Zigong Lantern Group is a lantern arts manufacturing company based in Orlando, Florida, United States. It is operated by Zigong Lantern Group Worldwide. Justin Corsa is the incumbent chief executive officer of the company.

The company has created lantern displays for lantern festivals internationally, including France, the United Kingdom, and the United States.

It is a member of IAAPA, Association of Zoos & Aquariums (AZA), Zoological Association of America (ZAA), and Florida Attractions Association (FAA).

== History ==
It was formed after the merger of companies located in Zigong, Shanghai, Chengdu, Chongqing, and the United States.

The company has two subsidiaries: one named Zigong Lantern Group Worldwide which is based in Florida, and another named Zigong Shijieyijia Culture Communication which owns a factory located in China.

In 2019, the company organized Chinese Festival of Lights on 60 acres of land at Nashville Zoo. They also formed a three-year partnership with Magnolia for the festival, Lights of Magnolia.

In 2020, one million lantern lights were used in Luminosa Festival which was held on 13 acres of area. The lanterns used were made with hand-made silk and steel material.

In 2021, the Festival of Illumination: World of Lights! was organized at Southwick's Zoo. Later, in November, Festival of Lanterns at Cowabunga Bay, Las Vegas, was opened. In the same year, they also produced Winter Illuminations at Yorkshire Wildlife Park in Doncaster, the United Kingdom. Additionally, they went under contract with the French government of Ville de Béziers, in France to decorate their main plaza.

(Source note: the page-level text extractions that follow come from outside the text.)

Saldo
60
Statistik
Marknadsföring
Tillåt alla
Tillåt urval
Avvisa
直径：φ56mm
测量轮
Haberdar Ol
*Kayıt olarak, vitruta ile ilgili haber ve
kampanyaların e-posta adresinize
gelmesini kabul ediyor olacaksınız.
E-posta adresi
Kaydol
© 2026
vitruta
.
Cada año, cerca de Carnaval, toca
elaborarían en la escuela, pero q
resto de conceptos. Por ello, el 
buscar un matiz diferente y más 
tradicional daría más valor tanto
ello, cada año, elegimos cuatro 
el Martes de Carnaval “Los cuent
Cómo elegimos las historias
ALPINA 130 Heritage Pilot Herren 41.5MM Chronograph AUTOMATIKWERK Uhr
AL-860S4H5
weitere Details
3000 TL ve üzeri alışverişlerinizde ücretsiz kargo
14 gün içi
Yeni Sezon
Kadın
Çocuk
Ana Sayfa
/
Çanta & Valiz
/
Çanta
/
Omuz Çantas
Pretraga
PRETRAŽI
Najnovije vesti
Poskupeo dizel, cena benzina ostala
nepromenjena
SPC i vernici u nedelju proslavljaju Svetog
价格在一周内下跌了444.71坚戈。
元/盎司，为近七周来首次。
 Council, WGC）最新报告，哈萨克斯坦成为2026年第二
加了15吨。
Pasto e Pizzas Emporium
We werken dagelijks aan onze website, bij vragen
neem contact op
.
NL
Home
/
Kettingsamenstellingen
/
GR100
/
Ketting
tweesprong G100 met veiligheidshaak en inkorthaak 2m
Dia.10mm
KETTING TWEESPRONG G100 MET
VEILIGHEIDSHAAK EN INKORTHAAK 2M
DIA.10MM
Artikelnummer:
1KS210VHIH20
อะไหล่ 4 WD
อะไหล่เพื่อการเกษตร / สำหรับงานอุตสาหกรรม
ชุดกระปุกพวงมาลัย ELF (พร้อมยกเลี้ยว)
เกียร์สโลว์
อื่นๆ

In August 2022, the company received Best in Show award from the Florida Attractions Association. In the same month, Zigong was involved in the production of the Land of Lights festival at Gulliver's Resort which was held between November 2022 and February 2023. At the Kansas City Zoo, Zigong organized the GloWild lantern festival, which ran from September 2022 through the end of December 2022.

In November 2022, Zigong received Brass Ring Award given by the International Association of Amusement Parks and Attractions.

The company has trademarked their name in Europe and the United Kingdom.